*** Block opens ***

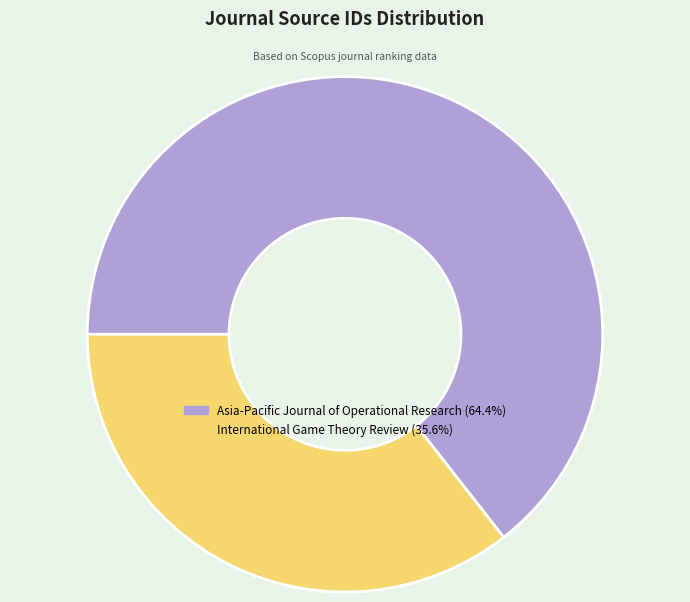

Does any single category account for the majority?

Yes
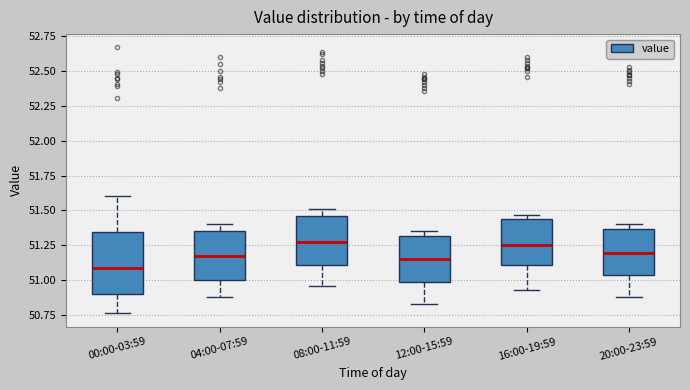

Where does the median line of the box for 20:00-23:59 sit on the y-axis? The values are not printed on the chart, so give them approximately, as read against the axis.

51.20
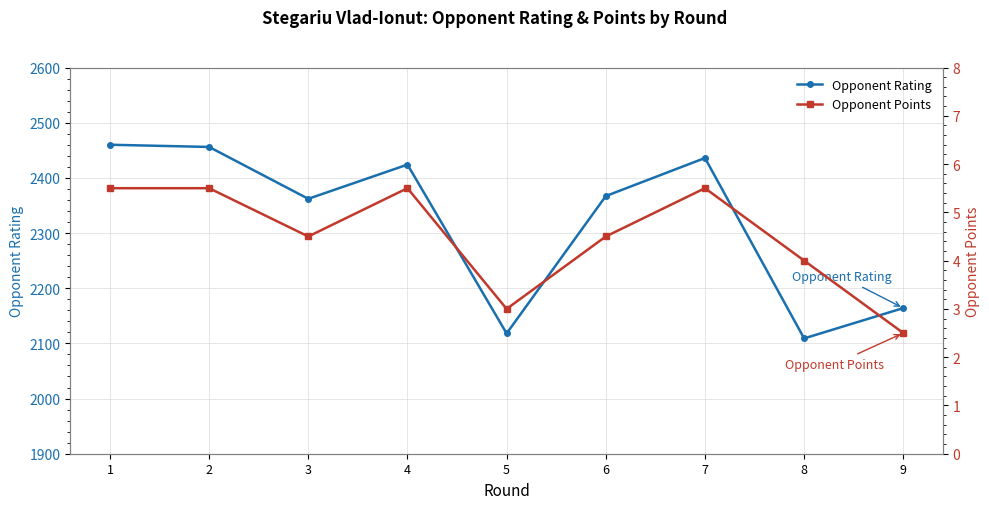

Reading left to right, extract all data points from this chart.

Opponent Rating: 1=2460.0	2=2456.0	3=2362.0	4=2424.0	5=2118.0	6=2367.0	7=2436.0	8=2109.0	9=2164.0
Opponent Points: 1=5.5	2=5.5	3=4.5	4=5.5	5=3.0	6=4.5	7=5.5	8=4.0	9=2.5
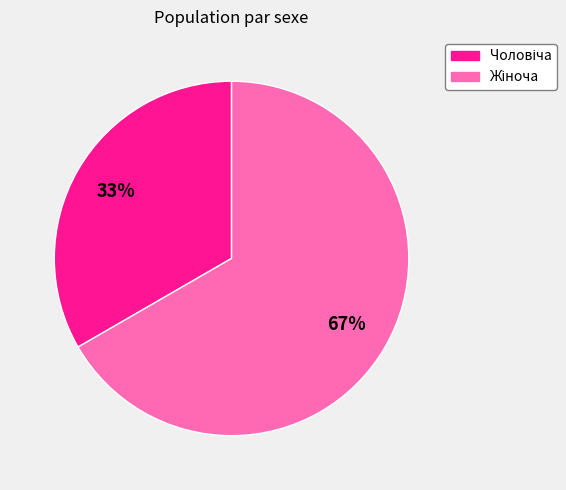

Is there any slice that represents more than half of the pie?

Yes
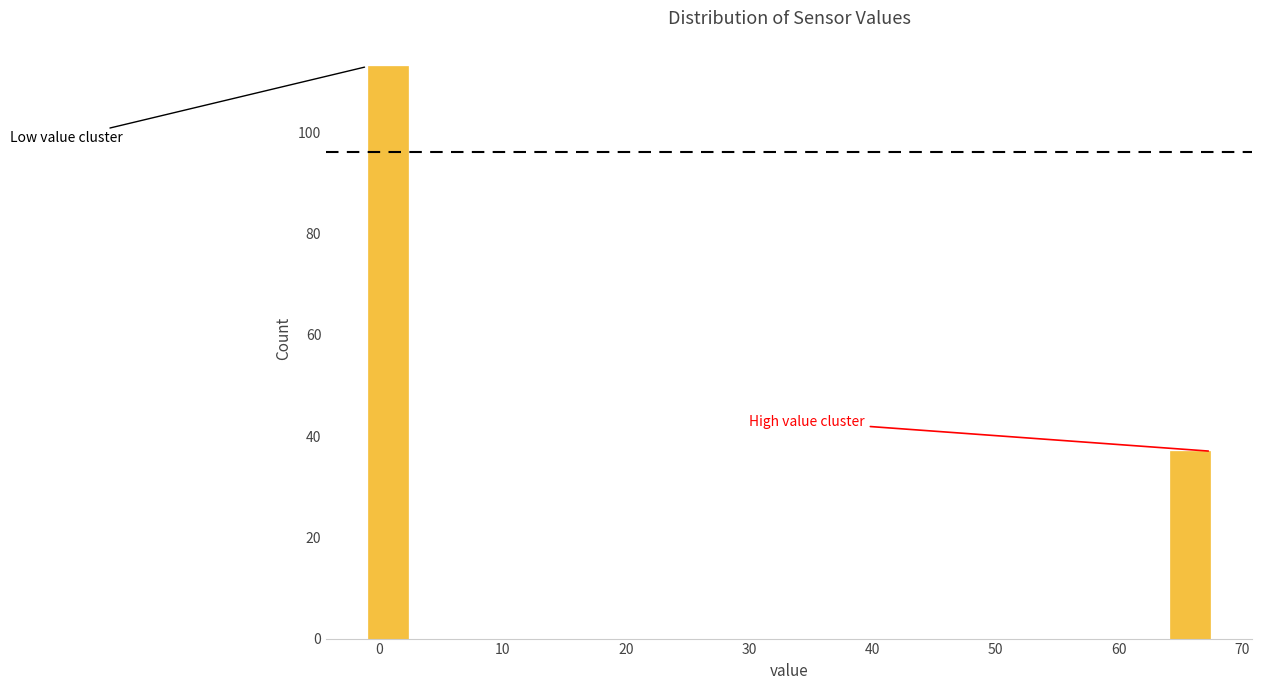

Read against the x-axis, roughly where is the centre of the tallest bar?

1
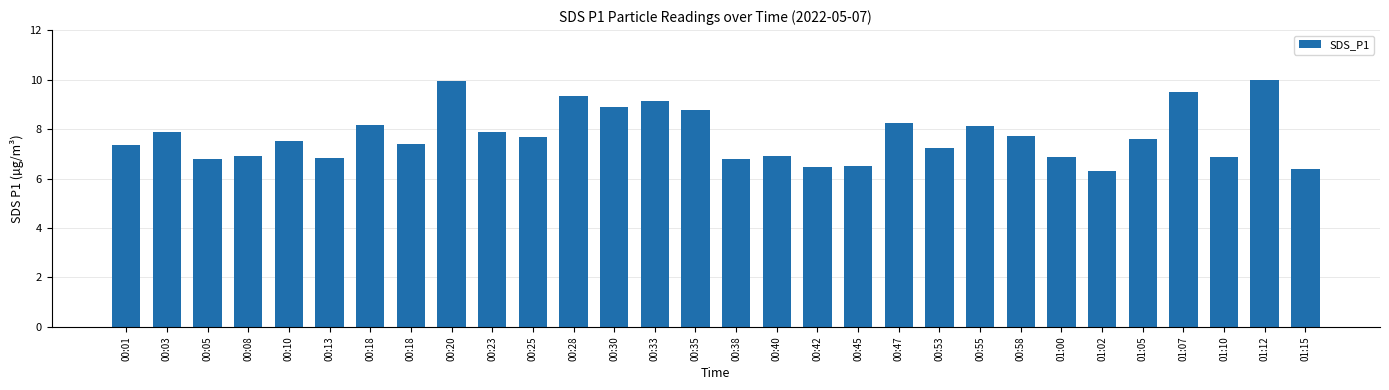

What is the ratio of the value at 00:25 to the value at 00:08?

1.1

*** Block closes ***

### Your task
Please repeat the material above word for word, starting with the line that contains "What is the" and going on through the end of the material.

### Exercise answer
What is the ratio of the value at 00:25 to the value at 00:08?

1.1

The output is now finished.